Politica

Musumeci, election day e problemi eterni

di Gaetano Cellura

Pubblicato 2 anni fa

Governare l’Isola come o addirittura peggio di Crocetta era francamente difficile. Musumeci c’è riuscito.

Ѐ stato – per usare le parole del poeta Soler – monarca del poco e signore di ciò che resta nel nulla. La sua stessa maggioranza, all’inizio apparentemente coesa, strada facendo non l’ha aiutato; e l’Ars gli si è spesso messa di traverso. Al punto da creare più d’una difficoltà anche a un politico navigato come lui.

Nel bilancio di questi suoi cinque anni di governo della Sicilia ci sono leggi finanziarie impugnate dallo Stato, tante promesse non mantenute, una gestione dei rifiuti e delle politiche ambientali tra le più disastrose. Per non parlare dello stato della viabilità e dei collegamenti in generale. Problema storico per i cittadini che si devono spostare dal sud dell’isola a Palermo. O da Catania a Trapani. E per non parlare  soprattutto della situazione che vive la sanità siciliana: i pronto soccorso degli ospedali segnatamente. Dai quali arrivano ogni giorno grida di dolore da parte dei cittadini (i più penalizzati) e dai medici – così pochi che non riescono a garantire né l’urgenza né la routine. Il prossimo assessore alla sanità dovrebbe visitare gli ospedali siciliani, in particolare quelli periferici, per constatare in quali condizioni vi soggiornano i degenti e i guasti prodotti, ogni giorno di più, dall’aziendalizzazione delle Asp e dalle politiche contro la sanità pubblica. Politiche che hanno accentuato (nel mondo), nei servizi pubblici essenziali e nei rapporti di lavoro, le distanze non tra la destra e la sinistra, quella non c’è più, ma tra il basso e l’alto, tra le nuove categorie dei dominati e dei dominanti.

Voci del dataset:
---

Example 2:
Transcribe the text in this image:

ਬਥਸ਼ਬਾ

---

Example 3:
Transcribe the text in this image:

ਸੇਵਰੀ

CONSEGNE:
- A) Modifica il tratto dell'articolo su Musumeci che va da "Musumeci, election day" fino a "navigato come lui.", mettendo "coalizione" al posto di "maggioranza".
- B) Nell'articolo su Musumeci, di quanti anni di governo della Sicilia si traccia il bilancio?
Le voci sono materiale a sé, distinto dall'articolo.

RISPOSTE:
- A)
Musumeci, election day e problemi eterni

di Gaetano Cellura

Pubblicato 2 anni fa

Governare l’Isola come o addirittura peggio di Crocetta era francamente difficile. Musumeci c’è riuscito.

Ѐ stato – per usare le parole del poeta Soler – monarca del poco e signore di ciò che resta nel nulla. La sua stessa coalizione, all’inizio apparentemente coesa, strada facendo non l’ha aiutato; e l’Ars gli si è spesso messa di traverso. Al punto da creare più d’una difficoltà anche a un politico navigato come lui.

- B) Di cinque anni.